In 1992, John Ellis stated that television was an “essentially national activity for the vast majority of its audience”. Since then, we have witnessed a development that increasingly follows the logics of transnationalism. Drama has become a driver of sales and an increasingly important component in the digital, global television market (Steemers, 2016). Although television content is still produced locally within specific countries under specific national laws and media regulations, and often first for a local market, the principles operating behind production, distribution ownership or audience viewing practices are not only bound or organized by national borders and regulations but follow transnational or even supra-national cross-ownership structures and interrelations.

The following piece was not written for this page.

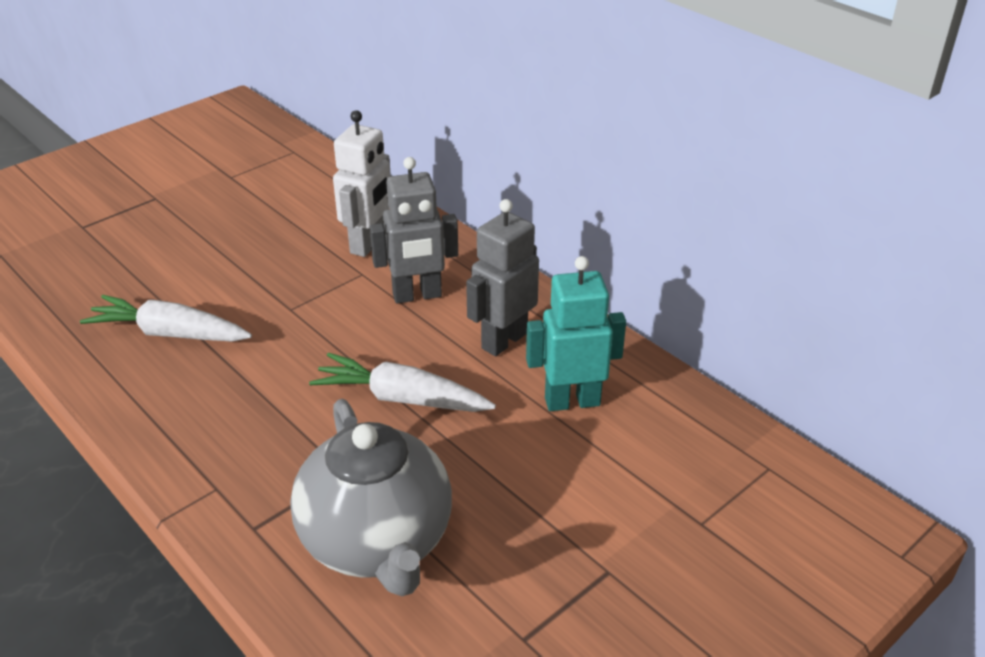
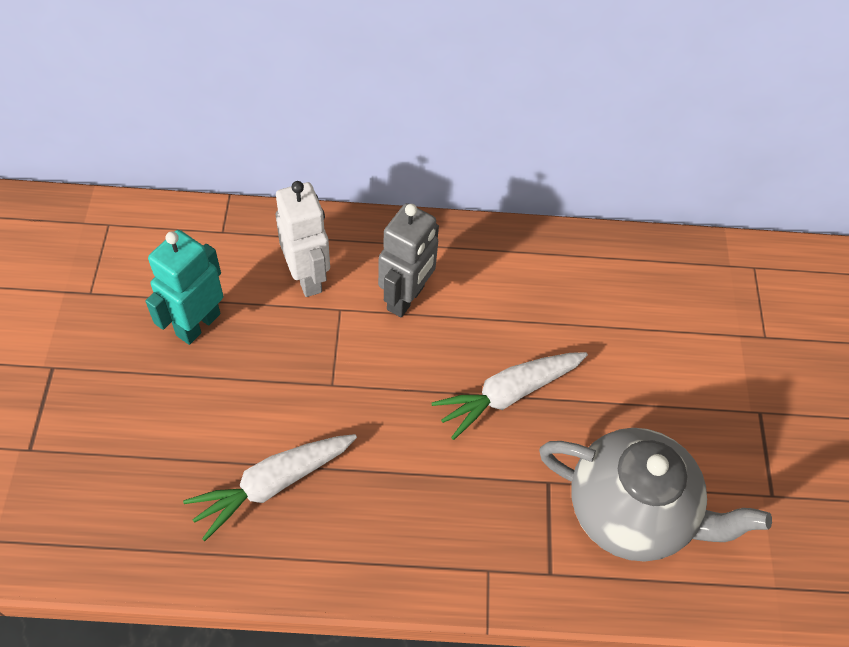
camera: 50 degrees left, 20 degrees up
(504, 340) = (510, 291): grey robot -> none
(572, 401) = (607, 307): turquoise robot -> turquoise robot (198, 324)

This is reflected in terms or trademarks like “quality drama”, “subtitled drama”, or “Nordic Noir” that are associated to television series such as Borgen, Breaking Bad, Grand Hotel or Deutschland 83 (mainly national productions with a global audience), Sherlock or Outlander (international co-productions), The Team, The Night Manager or Borgia (transnational co-production). This is reflected in their reception when, for example, television drama series are successfully adapted or watched via multiple platforms by diverse global audiences. This is also reflected in multinational productions groups such as the worldwide operating Endemol Shine Group; in the endeavours of channels and production companies to produce and distribute with a bigger audience in mind; in the increasing tendency to gather funding and expertise for European or international co-productions; in the new possibilities of accessing global content via various platforms such as Netflix, Amazon or YouTube; in the increasing practice of exchanging creative professionals; and in the choice of themes and aesthetics that appeal to audiences beyond the country of origin.
Transnational tendencies have been, and will increasingly continue to be, an integral part of television – not only in Western markets but also in other global markets. Turkey, for example, has become a big exporter of television lately with its television formats travelling to the Arabic regions and also worldwide. Likewise, KDrama, Korean television drama, has proved highly successful across and beyond Asia, entering the Middle East and American markets. The scale and scope of transnational aspects at all levels of television production and consumption becomes even more significant in an age of globalization, digitization and media convergence.